Verbatim copy, images removed: write out the entries below.

SUPPLIED DATA START

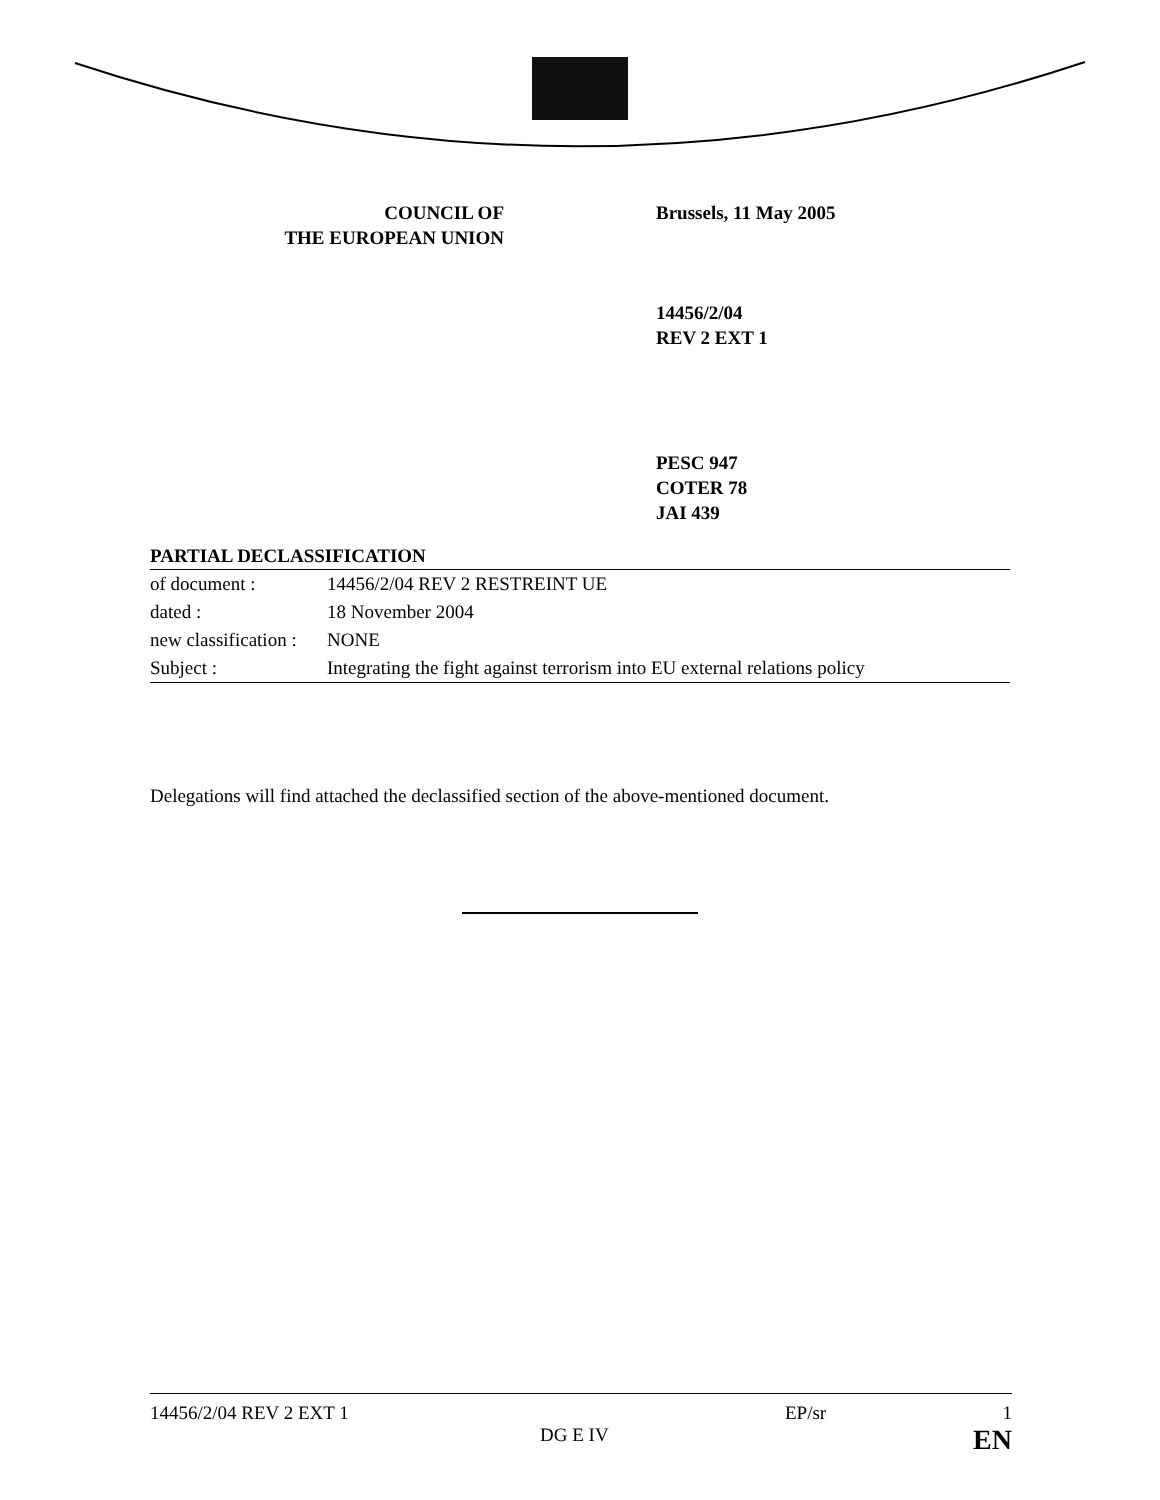COUNCIL OF
THE EUROPEAN UNION
Brussels, 11 May 2005
14456/2/04
REV 2 EXT 1
PESC 947
COTER 78
JAI 439
PARTIAL DECLASSIFICATION
| of document : | 14456/2/04 REV 2 RESTREINT UE |
| dated : | 18 November 2004 |
| new classification : | NONE |
| Subject : | Integrating the fight against terrorism into EU external relations policy |
Delegations will find attached the declassified section of the above-mentioned document.
14456/2/04 REV 2 EXT 1 EP/sr 1
DG E IV EN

SUPPLIED DATA END

OUTPUT OF THE EXERCISE.
COUNCIL OF
THE EUROPEAN UNION
Brussels, 11 May 2005
14456/2/04
REV 2 EXT 1
PESC 947
COTER 78
JAI 439
PARTIAL DECLASSIFICATION
| of document : | 14456/2/04 REV 2 RESTREINT UE |
| dated : | 18 November 2004 |
| new classification : | NONE |
| Subject : | Integrating the fight against terrorism into EU external relations policy |
Delegations will find attached the declassified section of the above-mentioned document.
14456/2/04 REV 2 EXT 1 EP/sr 1
DG E IV EN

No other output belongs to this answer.